AWS CloudFormation provides a simple-yet-powerful way to create ‘stacks’ of Cloud resources with a single call. The stack is described in a parameterized template file; creation of the stack is a simple matter of providing stack parameters. The template includes description of resources such as instances and security groups and provides a language to describe the ordering dependencies between the resources.
CloudStack doesn’t have any such tool (although it has been discussed). I was interested in exploring what it takes to provide stack creation services to a CloudStack deployment. As I read through various sample templates, it was clear that the structure of the template imposed an ordering of resources.

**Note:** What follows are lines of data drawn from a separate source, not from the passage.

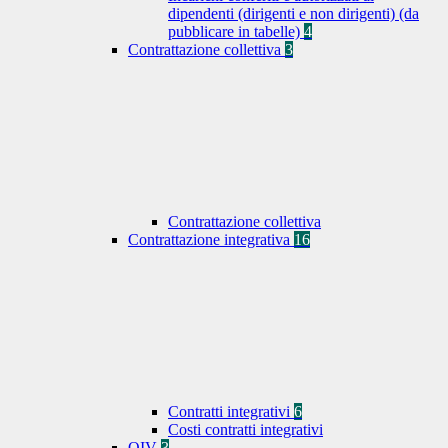
dipendenti (dirigenti e non dirigenti) (da
pubblicare in tabelle)
4
Contrattazione collettiva
3
Contrattazione collettiva
Contrattazione integrativa
16
Contratti integrativi
6
Costi contratti integrativi
OIV
3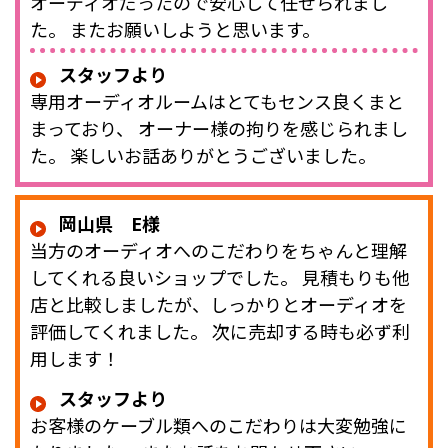
オーディオだったので安心して任せられまし
た。 またお願いしようと思います。
スタッフより
専用オーディオルームはとてもセンス良くまと
まっており、 オーナー様の拘りを感じられまし
た。 楽しいお話ありがとうございました。
岡山県 E様
当方のオーディオへのこだわりをちゃんと理解
してくれる良いショップでした。 見積もりも他
店と比較しましたが、しっかりとオーディオを
評価してくれました。 次に売却する時も必ず利
用します！
スタッフより
お客様のケーブル類へのこだわりは大変勉強に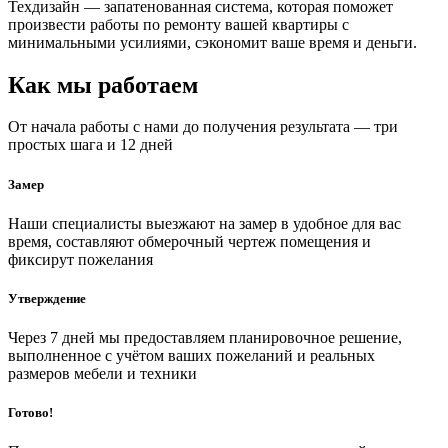
Техдизайн — запатенованная система, которая поможет
произвести работы по ремонту вашей квартиры с
минимальными усилиями, сэкономит ваше время и деньги.
Как мы работаем
От начала работы с нами до получения результата — три
простых шага и 12 дней
Замер
Наши специалисты выезжают на замер в удобное для вас
время, составляют обмерочный чертеж помещения и
фиксирут пожелания
Утверждение
Через 7 дней мы предоставляем планировочное решение,
выполненное с учётом ваших пожеланий и реальных
размеров мебели и техники
Готово!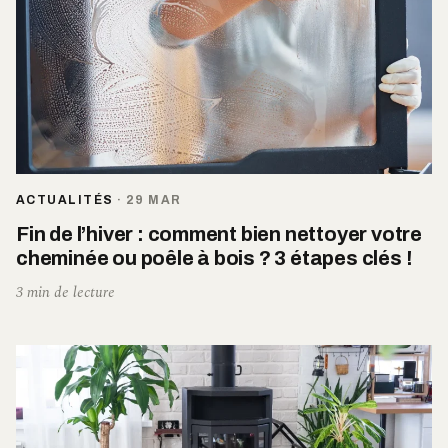
ACTUALITÉS
·
29 MAR
Fin de l’hiver : comment bien nettoyer votre
cheminée ou poêle à bois ? 3 étapes clés !
3 min de lecture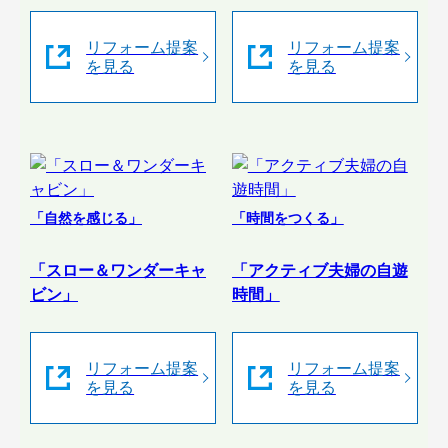
リフォーム提案
リフォーム提案
を見る
を見る
「自然を感じる」
「時間をつくる」
「スロー＆ワンダーキャ
「アクティブ夫婦の自遊
ビン」
時間」
リフォーム提案
リフォーム提案
を見る
を見る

For example, an ‘Instance’ resource might refer to a ‘SecurityGroup’ resource — this means that the security group has to be created successfully first before the instance can be created. Parsing the LAMP_Single_Instance.template for example, the following dependencies emerge:
WebServer depends on ["WebServerSecurityGroup", "WaitHandle"] WaitHandle depends on  WaitCondition depends on ["WaitHandle", "WebServer"] WebServerSecurityGroup depends on 
This can be expressed as a Directed Acyclic Graph — what remains is to extract an ordering by performing a topological sort of the DAG. Once sorted, we need an execution engine that can take the schedule and execute it. Fortunately for me, Ruby has both: the TSort module performs topological sorts and the wonderful Ruote workflow engine by @jmettraux. Given the topological sort produced by TSort:
["WebServerSecurityGroup", "WaitHandle", "WebServer", "WaitCondition"]

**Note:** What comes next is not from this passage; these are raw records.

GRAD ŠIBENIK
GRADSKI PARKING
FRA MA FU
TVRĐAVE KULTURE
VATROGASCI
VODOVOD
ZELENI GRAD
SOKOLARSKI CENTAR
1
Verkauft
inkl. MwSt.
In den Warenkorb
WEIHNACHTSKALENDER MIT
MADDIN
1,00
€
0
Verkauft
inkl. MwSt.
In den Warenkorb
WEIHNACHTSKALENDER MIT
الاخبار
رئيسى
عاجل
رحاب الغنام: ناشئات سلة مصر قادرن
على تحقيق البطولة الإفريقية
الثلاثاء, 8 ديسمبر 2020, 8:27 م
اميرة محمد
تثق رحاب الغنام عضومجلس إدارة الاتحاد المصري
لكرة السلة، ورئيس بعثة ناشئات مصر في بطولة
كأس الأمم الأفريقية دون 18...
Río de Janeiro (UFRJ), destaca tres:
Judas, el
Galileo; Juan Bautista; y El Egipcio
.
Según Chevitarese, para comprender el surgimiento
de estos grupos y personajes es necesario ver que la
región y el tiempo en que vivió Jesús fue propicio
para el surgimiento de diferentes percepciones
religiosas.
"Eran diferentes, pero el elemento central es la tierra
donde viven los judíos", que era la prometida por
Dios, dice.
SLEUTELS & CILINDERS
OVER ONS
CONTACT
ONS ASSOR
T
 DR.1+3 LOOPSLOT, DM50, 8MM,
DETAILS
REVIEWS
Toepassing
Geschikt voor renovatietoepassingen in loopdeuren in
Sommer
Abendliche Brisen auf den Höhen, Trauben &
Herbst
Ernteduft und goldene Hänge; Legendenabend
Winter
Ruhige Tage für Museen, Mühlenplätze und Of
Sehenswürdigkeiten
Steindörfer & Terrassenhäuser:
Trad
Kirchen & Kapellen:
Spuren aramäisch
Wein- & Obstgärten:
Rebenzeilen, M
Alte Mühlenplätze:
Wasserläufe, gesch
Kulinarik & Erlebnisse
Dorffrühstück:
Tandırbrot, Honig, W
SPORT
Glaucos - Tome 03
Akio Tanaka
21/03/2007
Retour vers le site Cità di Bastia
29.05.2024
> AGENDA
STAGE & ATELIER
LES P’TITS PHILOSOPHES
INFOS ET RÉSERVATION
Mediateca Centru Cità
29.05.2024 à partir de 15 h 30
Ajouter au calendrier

You can write a process definition in Ruote:
Ruote.define my_stack do sequence WebServerSecurityGroup WaitHandle WebServer WaitCondition end end
What remains is to implement the ‘participants‘ inside the process definition. For the most part it means making API calls to CloudStack to create the security group and instance. Here, the freshly minted CloudStack Ruby client from @chipchilders came in handy.
Stackmate is the result of this investigation — satisfyingly it is just 350 odd lines of ruby or so.

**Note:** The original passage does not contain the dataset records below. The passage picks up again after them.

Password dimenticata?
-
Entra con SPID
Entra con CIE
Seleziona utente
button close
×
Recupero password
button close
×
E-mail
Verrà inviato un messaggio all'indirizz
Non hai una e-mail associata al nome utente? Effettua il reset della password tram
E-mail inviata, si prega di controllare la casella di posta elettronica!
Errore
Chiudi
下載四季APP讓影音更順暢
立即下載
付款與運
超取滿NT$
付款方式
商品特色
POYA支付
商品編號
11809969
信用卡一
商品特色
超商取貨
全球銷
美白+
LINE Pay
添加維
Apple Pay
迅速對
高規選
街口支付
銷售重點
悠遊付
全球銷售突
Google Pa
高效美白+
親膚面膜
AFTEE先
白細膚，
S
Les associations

Ruote gives a nice split between defining the flow and the actual work items. We can ask Ruote to roll back (cancel) a process that has launched but not finished. We can create resources concurrently instead of in sequence. There’s a lot more workflow patterns here. The best part is that writing the participants is relatively trivial — just pick the right CloudStack API call to make.
While prototyping the design, I had to make a LOT of instance creation calls to my CloudStack installation — since I don’t have a ginormous cloud in back pocket, the excellent CloudStack simulator filled the role.
- As it stands today stackmate is executed on the command line and the workflow executes on the client side (server being CloudStack). This mode is good for CloudStack developers performing a pre-checkin test or QA developers developing automated tests. For a production CloudStack however, stackmate needs to be a webservice and provide a user interface to launch CloudFormation templates.
- TSort generates a topologically sorted sequence; this can be further optimized by executing some steps in parallel.
- There’s more participants to be written to implement templates with VPC resources
- Implement rollback and timeout
Given ruote’s power, Ruby’s flexibility and the generality of CloudFormation templates:
- We should be able to write CloudStack – specific templates (e.g, to take care of stuff like network offerings)
- We should be able to execute AWS templates on clouds like Google Compute Engine
- QA automation suddenly becomes a matter of writing templates rather than error-prone API call sequences
- Templates can include custom resources such as 3rd party services: for example, after launching an instance, make an API call to a monitoring service to start monitoring port 80 on the instance, or for QA automation: make a call to a testing service
- Even more general purpose complex workflows: can we add approval workflows, exception workflows and so on. For example, a manager has to approve before the stack can be launched. Or if the launch fails due to resource limits, trigger an approval workflow from the manager to temporarily bump up resource limits.